[INPUT FOR THIS TASK — start]
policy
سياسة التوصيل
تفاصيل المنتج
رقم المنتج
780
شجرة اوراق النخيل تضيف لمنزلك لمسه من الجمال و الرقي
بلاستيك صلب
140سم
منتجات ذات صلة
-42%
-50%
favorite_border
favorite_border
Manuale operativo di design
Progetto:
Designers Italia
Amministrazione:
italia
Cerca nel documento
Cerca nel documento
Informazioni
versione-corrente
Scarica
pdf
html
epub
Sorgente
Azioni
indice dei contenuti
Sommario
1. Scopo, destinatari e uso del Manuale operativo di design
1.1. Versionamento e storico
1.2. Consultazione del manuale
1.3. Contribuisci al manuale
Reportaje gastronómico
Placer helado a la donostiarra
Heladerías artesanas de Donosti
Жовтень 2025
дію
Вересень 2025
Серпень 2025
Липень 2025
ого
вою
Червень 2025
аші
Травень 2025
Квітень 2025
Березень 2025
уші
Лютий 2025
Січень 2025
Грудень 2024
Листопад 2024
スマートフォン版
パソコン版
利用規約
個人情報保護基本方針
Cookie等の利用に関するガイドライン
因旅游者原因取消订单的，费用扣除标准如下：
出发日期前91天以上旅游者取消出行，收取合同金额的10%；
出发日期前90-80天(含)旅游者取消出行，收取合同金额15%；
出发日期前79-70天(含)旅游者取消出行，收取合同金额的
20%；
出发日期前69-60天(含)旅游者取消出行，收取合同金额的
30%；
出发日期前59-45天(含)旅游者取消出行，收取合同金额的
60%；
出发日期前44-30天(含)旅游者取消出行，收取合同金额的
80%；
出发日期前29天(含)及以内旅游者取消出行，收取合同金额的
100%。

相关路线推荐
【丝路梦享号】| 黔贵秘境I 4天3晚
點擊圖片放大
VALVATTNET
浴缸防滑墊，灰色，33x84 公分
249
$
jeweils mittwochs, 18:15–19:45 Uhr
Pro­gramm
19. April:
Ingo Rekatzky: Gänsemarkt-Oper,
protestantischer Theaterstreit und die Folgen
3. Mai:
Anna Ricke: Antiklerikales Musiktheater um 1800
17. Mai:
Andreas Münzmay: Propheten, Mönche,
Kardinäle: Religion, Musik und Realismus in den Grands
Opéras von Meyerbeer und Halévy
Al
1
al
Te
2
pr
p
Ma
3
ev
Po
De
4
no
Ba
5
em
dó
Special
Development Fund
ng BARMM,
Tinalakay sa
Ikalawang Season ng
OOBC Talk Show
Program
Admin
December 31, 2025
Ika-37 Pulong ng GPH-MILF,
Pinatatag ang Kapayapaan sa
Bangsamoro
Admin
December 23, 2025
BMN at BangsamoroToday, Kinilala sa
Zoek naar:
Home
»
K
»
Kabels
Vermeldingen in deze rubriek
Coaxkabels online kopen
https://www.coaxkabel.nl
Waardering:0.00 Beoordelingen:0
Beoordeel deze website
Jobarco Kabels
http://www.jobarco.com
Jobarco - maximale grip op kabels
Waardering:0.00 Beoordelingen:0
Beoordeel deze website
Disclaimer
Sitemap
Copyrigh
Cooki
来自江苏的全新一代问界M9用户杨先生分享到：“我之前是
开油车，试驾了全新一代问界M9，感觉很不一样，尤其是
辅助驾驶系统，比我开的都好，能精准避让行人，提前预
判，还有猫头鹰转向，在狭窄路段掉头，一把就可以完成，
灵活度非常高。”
[INPUT FOR THIS TASK — finish]
Can you reproduce, line for line, all the text in the records above?

policy
سياسة التوصيل
تفاصيل المنتج
رقم المنتج
780
شجرة اوراق النخيل تضيف لمنزلك لمسه من الجمال و الرقي
بلاستيك صلب
140سم
منتجات ذات صلة
-42%
-50%
favorite_border
favorite_border
Manuale operativo di design
Progetto:
Designers Italia
Amministrazione:
italia
Cerca nel documento
Cerca nel documento
Informazioni
versione-corrente
Scarica
pdf
html
epub
Sorgente
Azioni
indice dei contenuti
Sommario
1. Scopo, destinatari e uso del Manuale operativo di design
1.1. Versionamento e storico
1.2. Consultazione del manuale
1.3. Contribuisci al manuale
Reportaje gastronómico
Placer helado a la donostiarra
Heladerías artesanas de Donosti
Жовтень 2025
дію
Вересень 2025
Серпень 2025
Липень 2025
ого
вою
Червень 2025
аші
Травень 2025
Квітень 2025
Березень 2025
уші
Лютий 2025
Січень 2025
Грудень 2024
Листопад 2024
スマートフォン版
パソコン版
利用規約
個人情報保護基本方針
Cookie等の利用に関するガイドライン
因旅游者原因取消订单的，费用扣除标准如下：
出发日期前91天以上旅游者取消出行，收取合同金额的10%；
出发日期前90-80天(含)旅游者取消出行，收取合同金额15%；
出发日期前79-70天(含)旅游者取消出行，收取合同金额的
20%；
出发日期前69-60天(含)旅游者取消出行，收取合同金额的
30%；
出发日期前59-45天(含)旅游者取消出行，收取合同金额的
60%；
出发日期前44-30天(含)旅游者取消出行，收取合同金额的
80%；
出发日期前29天(含)及以内旅游者取消出行，收取合同金额的
100%。

相关路线推荐
【丝路梦享号】| 黔贵秘境I 4天3晚
點擊圖片放大
VALVATTNET
浴缸防滑墊，灰色，33x84 公分
249
$
jeweils mittwochs, 18:15–19:45 Uhr
Pro­gramm
19. April:
Ingo Rekatzky: Gänsemarkt-Oper,
protestantischer Theaterstreit und die Folgen
3. Mai:
Anna Ricke: Antiklerikales Musiktheater um 1800
17. Mai:
Andreas Münzmay: Propheten, Mönche,
Kardinäle: Religion, Musik und Realismus in den Grands
Opéras von Meyerbeer und Halévy
Al
1
al
Te
2
pr
p
Ma
3
ev
Po
De
4
no
Ba
5
em
dó
Special
Development Fund
ng BARMM,
Tinalakay sa
Ikalawang Season ng
OOBC Talk Show
Program
Admin
December 31, 2025
Ika-37 Pulong ng GPH-MILF,
Pinatatag ang Kapayapaan sa
Bangsamoro
Admin
December 23, 2025
BMN at BangsamoroToday, Kinilala sa
Zoek naar:
Home
»
K
»
Kabels
Vermeldingen in deze rubriek
Coaxkabels online kopen
https://www.coaxkabel.nl
Waardering:0.00 Beoordelingen:0
Beoordeel deze website
Jobarco Kabels
http://www.jobarco.com
Jobarco - maximale grip op kabels
Waardering:0.00 Beoordelingen:0
Beoordeel deze website
Disclaimer
Sitemap
Copyrigh
Cooki
来自江苏的全新一代问界M9用户杨先生分享到：“我之前是
开油车，试驾了全新一代问界M9，感觉很不一样，尤其是
辅助驾驶系统，比我开的都好，能精准避让行人，提前预
判，还有猫头鹰转向，在狭窄路段掉头，一把就可以完成，
灵活度非常高。”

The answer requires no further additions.